Há dias em que a consciência se volta sobre si mesma e o que encontra não é reconfortante. Não são sentimentos. São observações. E é essa diferença que me impede de tratar o assunto com mais gentileza.
Constato que meu país não me ama. Cheguei um dia carregando a ideia de que pertencer é uma questão de escolha, que bastava querer ser daqui para ser daqui, e o que encontrei foi que os outros também têm uma palavra sobre isso. Israel me olha. Me classifica. Tinha decidido o que sou antes que eu pudesse decidir por mim mesmo. Aceitou meu peso. Me deixou ficar. O amor é outra categoria, e ela não me foi oferecida. E há noites em que caminho por essa casa no escuro e fico parado no meio do corredor, esperando que os olhos se acostumem, sabendo que talvez não se acostumem.
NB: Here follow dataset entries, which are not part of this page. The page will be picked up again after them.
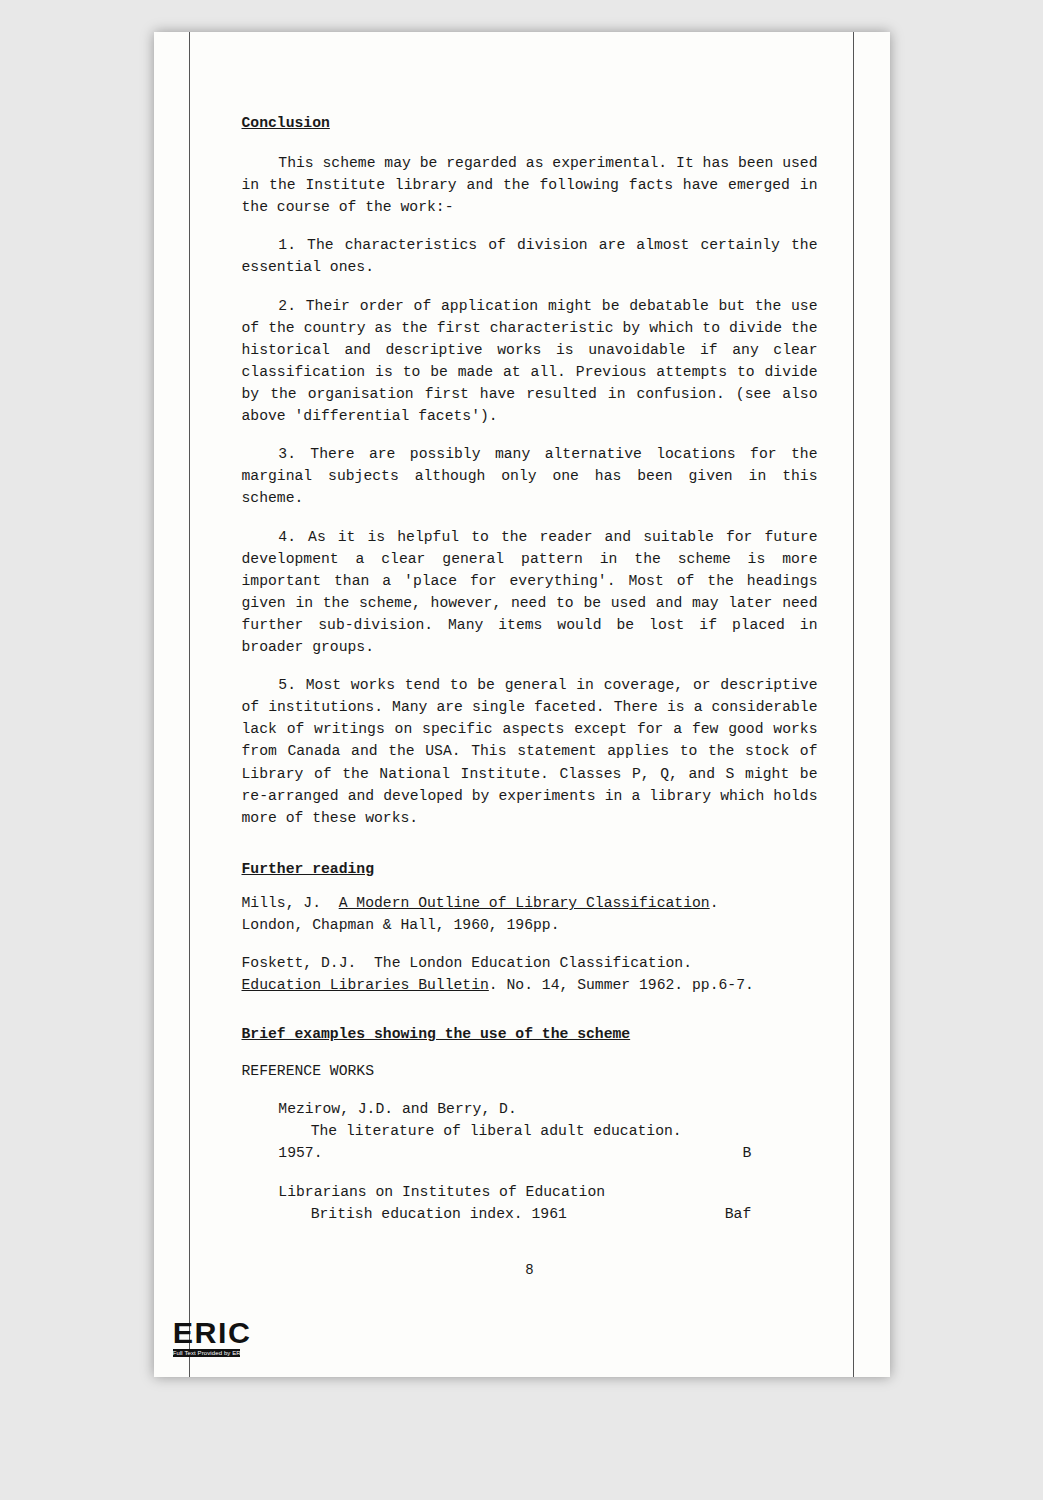Conclusion
This scheme may be regarded as experimental. It has been used in the Institute library and the following facts have emerged in the course of the work:-
1. The characteristics of division are almost certainly the essential ones.
2. Their order of application might be debatable but the use of the country as the first characteristic by which to divide the historical and descriptive works is unavoidable if any clear classification is to be made at all. Previous attempts to divide by the organisation first have resulted in confusion. (see also above 'differential facets').
3. There are possibly many alternative locations for the marginal subjects although only one has been given in this scheme.
4. As it is helpful to the reader and suitable for future development a clear general pattern in the scheme is more important than a 'place for everything'. Most of the headings given in the scheme, however, need to be used and may later need further sub-division. Many items would be lost if placed in broader groups.
5. Most works tend to be general in coverage, or descriptive of institutions. Many are single faceted. There is a considerable lack of writings on specific aspects except for a few good works from Canada and the USA. This statement applies to the stock of Library of the National Institute. Classes P, Q, and S might be re-arranged and developed by experiments in a library which holds more of these works.
Further reading
Mills, J. A Modern Outline of Library Classification.
London, Chapman & Hall, 1960, 196pp.
Foskett, D.J. The London Education Classification.
Education Libraries Bulletin. No. 14, Summer 1962. pp.6-7.
Brief examples showing the use of the scheme
REFERENCE WORKS
Mezirow, J.D. and Berry, D. The literature of liberal adult education. 1957. B
Librarians on Institutes of Education British education index. 1961 Baf
8
ERIC
Full Text Provided by ERIC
Constato que meus irmãos não me amam. Os que respiram esse mesmo ar carregado de areia e de pólvora, os que correm para o mesmo abrigo com os joelhos que dobram do mesmo jeito quando a sirene abre a garganta. Estamos na mesma situação. Mas a situação não cria laços. Cria coincidências. A ternura que nasce entre nós é real e quente, mas ela existe enquanto o perigo nos define. Quando o silêncio volta, cada um retorna à sua própria e intransferível responsabilidade.
E há dias em que eu mesmo não me amo. Em que me examino sem clemência e encontro um homem que escolheu viver onde as guerras crescem como oliveiras, teimosas e antigas, sem conseguir justificar essa escolha com nenhum argumento que resista à fricção das três da madrugada. É exatamente nesse homem que a notícia pousa como pousa um pássaro em galho podre. Retomamos os preparativos para atacar o Irã, possivelmente já na próxima semana. O corpo registra antes que a consciência processe. Reconhece esse ponto onde a história para de fingir que negocia e assume o que sempre quis fazer. A história não aprende. Dobra o mesmo joelho. Parte o mesmo osso.
Dentro desse homem, dentro desse corpo, dentro dessa noite que não vai acabar, uma certeza permanece. Não sei como isso termina. Aprendi a desconfiar de quem sabe, porque quem sabe, em geral, só sabe o que precisa acreditar.
A velha canção brasileira não explica o fim. Diz apenas que ganhar e perder faz parte, que para tudo tem um jeito, e se não teve jeito, simplesmente ainda não chegou ao fim. Não é consolo. É uma proposição sobre a estrutura do tempo. E às vezes é a única coisa útil que se pode dizer. É verdade de madrugada, quando os aplicativos de alerta ficam em silêncio e eu ainda estou acordado, esperando o amanhecer sem ter certeza de que ele me pertence.
Não me peça para ser otimista. Otimismo é uma crença sobre o futuro, e não tenho como verificar o futuro. O que tenho é uma escolha, e a escolha não depende do otimismo. Posso não desistir. Posso levantar essa cabeça pesada. Mantê-la curvada não muda nada no horizonte, e custa mais.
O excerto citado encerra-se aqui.